The data START
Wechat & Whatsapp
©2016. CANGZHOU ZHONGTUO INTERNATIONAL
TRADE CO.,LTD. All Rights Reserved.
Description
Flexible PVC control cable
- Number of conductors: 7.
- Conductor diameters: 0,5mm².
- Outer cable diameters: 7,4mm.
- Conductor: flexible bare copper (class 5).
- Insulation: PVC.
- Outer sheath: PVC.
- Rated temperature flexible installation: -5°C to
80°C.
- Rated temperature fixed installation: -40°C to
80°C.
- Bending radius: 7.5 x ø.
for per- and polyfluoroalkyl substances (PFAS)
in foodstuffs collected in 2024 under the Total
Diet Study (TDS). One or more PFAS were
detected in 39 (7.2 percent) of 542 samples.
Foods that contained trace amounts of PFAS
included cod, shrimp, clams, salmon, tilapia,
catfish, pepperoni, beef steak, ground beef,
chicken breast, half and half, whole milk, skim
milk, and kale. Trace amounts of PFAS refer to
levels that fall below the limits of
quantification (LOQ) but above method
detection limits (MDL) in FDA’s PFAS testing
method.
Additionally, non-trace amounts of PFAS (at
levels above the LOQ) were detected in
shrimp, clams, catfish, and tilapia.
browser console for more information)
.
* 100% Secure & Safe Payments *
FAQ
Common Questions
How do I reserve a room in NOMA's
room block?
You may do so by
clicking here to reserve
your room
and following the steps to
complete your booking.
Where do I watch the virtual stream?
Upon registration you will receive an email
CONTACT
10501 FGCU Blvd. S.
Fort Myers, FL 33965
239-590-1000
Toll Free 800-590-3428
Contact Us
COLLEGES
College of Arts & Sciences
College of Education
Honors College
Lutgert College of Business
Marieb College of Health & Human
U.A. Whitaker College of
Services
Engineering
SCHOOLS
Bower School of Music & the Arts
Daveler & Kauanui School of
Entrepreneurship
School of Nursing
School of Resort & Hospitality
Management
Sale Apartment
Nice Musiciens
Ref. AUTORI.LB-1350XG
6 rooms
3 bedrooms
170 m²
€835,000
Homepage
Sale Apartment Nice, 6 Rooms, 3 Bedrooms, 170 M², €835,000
The data END
The data START
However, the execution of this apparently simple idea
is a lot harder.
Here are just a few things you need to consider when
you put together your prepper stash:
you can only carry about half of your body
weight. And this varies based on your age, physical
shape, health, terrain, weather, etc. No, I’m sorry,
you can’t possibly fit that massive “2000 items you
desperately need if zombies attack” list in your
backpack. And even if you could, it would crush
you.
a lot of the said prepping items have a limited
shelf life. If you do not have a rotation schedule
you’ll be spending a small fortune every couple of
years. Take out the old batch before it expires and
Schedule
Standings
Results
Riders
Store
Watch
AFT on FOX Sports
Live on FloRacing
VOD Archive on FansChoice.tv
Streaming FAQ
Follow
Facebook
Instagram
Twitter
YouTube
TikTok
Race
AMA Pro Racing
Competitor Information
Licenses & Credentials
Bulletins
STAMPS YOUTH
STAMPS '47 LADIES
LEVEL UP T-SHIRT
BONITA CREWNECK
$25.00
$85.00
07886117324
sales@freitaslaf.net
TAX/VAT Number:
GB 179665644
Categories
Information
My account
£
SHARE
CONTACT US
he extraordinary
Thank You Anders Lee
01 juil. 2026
The data END
The data START
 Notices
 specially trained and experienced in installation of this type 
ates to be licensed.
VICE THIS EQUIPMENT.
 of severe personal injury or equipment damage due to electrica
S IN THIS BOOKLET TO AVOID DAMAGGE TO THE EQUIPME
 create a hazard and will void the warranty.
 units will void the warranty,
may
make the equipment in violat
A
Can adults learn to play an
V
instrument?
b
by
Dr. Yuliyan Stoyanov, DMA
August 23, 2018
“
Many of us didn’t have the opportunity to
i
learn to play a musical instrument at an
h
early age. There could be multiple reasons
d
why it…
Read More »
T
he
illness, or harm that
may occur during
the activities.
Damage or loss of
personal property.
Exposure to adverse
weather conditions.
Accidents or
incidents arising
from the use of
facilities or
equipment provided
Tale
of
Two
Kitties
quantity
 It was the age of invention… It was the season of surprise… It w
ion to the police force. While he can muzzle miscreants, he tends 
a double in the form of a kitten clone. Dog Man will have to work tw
The data END
• Aim of the task:
Which lines in the data above contain the string "Arts"? Copy each of them out in full.

• Output:
College of Arts & Sciences
Bower School of Music & the Arts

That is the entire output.